The informative prior for prevalence, $$\psi$$, in our hypothetical population ensures that our screening study will be comprised predominantly of individuals without cancer, but allows the true prevalence to be smaller or larger than the estimate of 0.91% from the NLST study5. The number of patients with lung cancers detected, accuracy, false-positive rate, and PPV were calculated from the joint distribution of x and y. We repeated the above sampling procedure 10,000 times, thereby obtaining predictive distributions for these statistics that reflect the uncertainty of sensitivity, specificity, adherence, and prevalence.
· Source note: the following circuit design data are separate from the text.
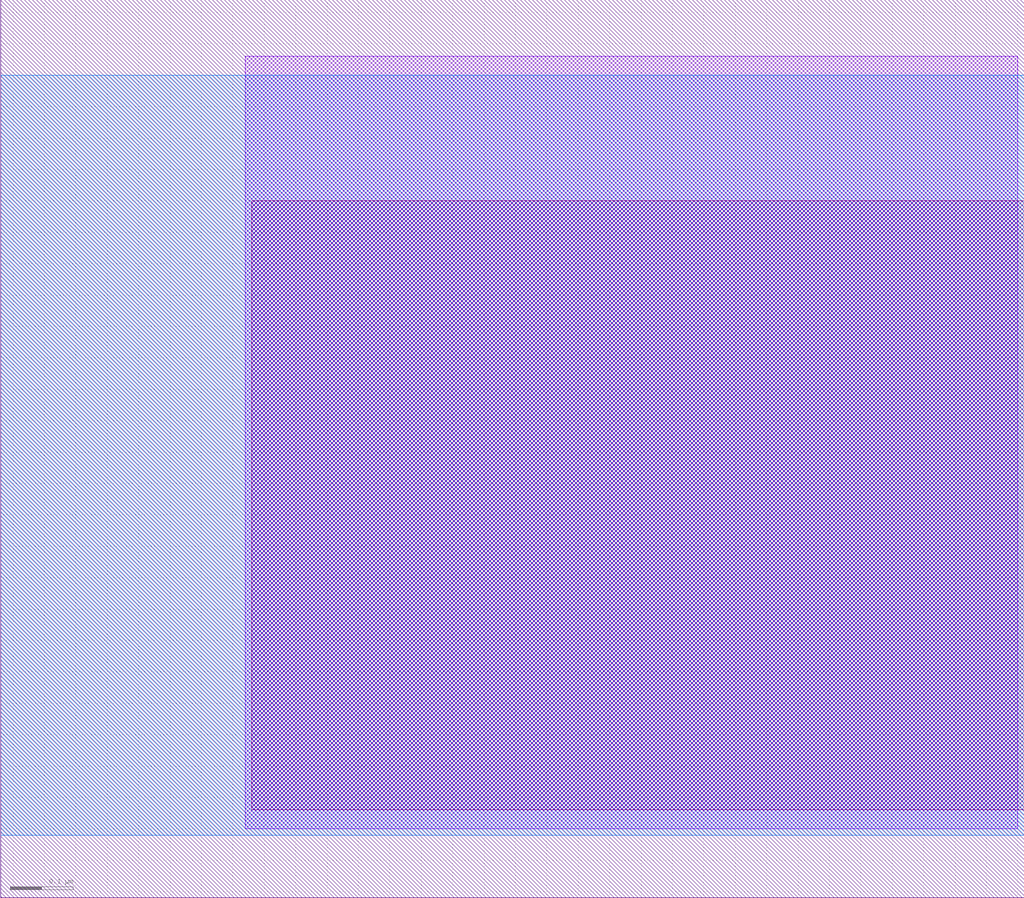
<source format=lef>
VERSION 5.7 ;
  NOWIREEXTENSIONATPIN ON ;
  DIVIDERCHAR "/" ;
  BUSBITCHARS "[]" ;
UNITS
  DATABASE MICRONS 200 ;
END UNITS

LAYER via2
  TYPE CUT ;
END via2

LAYER via
  TYPE CUT ;
END via

LAYER nwell
  TYPE MASTERSLICE ;
END nwell

LAYER via3
  TYPE CUT ;
END via3

LAYER pwell
  TYPE MASTERSLICE ;
END pwell

LAYER via4
  TYPE CUT ;
END via4

LAYER mcon
  TYPE CUT ;
END mcon

LAYER met6
  TYPE ROUTING ;
  WIDTH 0.030000 ;
  SPACING 0.040000 ;
  DIRECTION HORIZONTAL ;
END met6

LAYER met1
  TYPE ROUTING ;
  WIDTH 0.140000 ;
  SPACING 0.140000 ;
  DIRECTION HORIZONTAL ;
END met1

LAYER met3
  TYPE ROUTING ;
  WIDTH 0.300000 ;
  SPACING 0.300000 ;
  DIRECTION HORIZONTAL ;
END met3

LAYER met2
  TYPE ROUTING ;
  WIDTH 0.140000 ;
  SPACING 0.140000 ;
  DIRECTION HORIZONTAL ;
END met2

LAYER met4
  TYPE ROUTING ;
  WIDTH 0.300000 ;
  SPACING 0.300000 ;
  DIRECTION HORIZONTAL ;
END met4

LAYER met5
  TYPE ROUTING ;
  WIDTH 1.600000 ;
  SPACING 1.600000 ;
  DIRECTION HORIZONTAL ;
END met5

LAYER li1
  TYPE ROUTING ;
  WIDTH 0.170000 ;
  SPACING 0.170000 ;
  DIRECTION HORIZONTAL ;
END li1

MACRO sky130_hilas_TgateSingle01Part2
  CLASS BLOCK ;
  FOREIGN sky130_hilas_TgateSingle01Part2 ;
  ORIGIN 0.670 1.810 ;
  SIZE 1.630 BY 1.430 ;
  OBS
      LAYER li1 ;
        RECT -0.270 -1.670 0.960 -0.700 ;
      LAYER met1 ;
        RECT -0.280 -1.700 0.950 -0.470 ;
      LAYER met2 ;
        RECT -0.670 -1.710 0.960 -0.500 ;
  END
END sky130_hilas_TgateSingle01Part2
END LIBRARY


</source>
Bioinformatic and statistical software

All statistical analyses were performed using R version 3.6.1. After trimming of adapter sequences using fastp (0.20.0), we used Bowtie2 (2.3.0) to align paired end reads to the hg19 reference genome. PCR duplicates were removed using Sambamba (0.6.8) and the remaining aligned read pairs were converted to a bed format using Bedtools (2.29.0). We used the R package data.table (1.12.8) for manipulation of tabular data and binning fragments in 5 Mb windows along the genome. The R packages caret (6.0.84) and gbm (2.1.5) were used to implement the classification by gradient boosted trees and resampling.

Statistics and reproducibility

Computer code, software versions, and the computing environment for reproducing results from this study are provided as a GitHub repository (https://github.com/cancer-genomics/reproduce_lucas_wflow).

Reporting summary

Further information on research design is available in the Nature Research Reporting Summary linked to this article.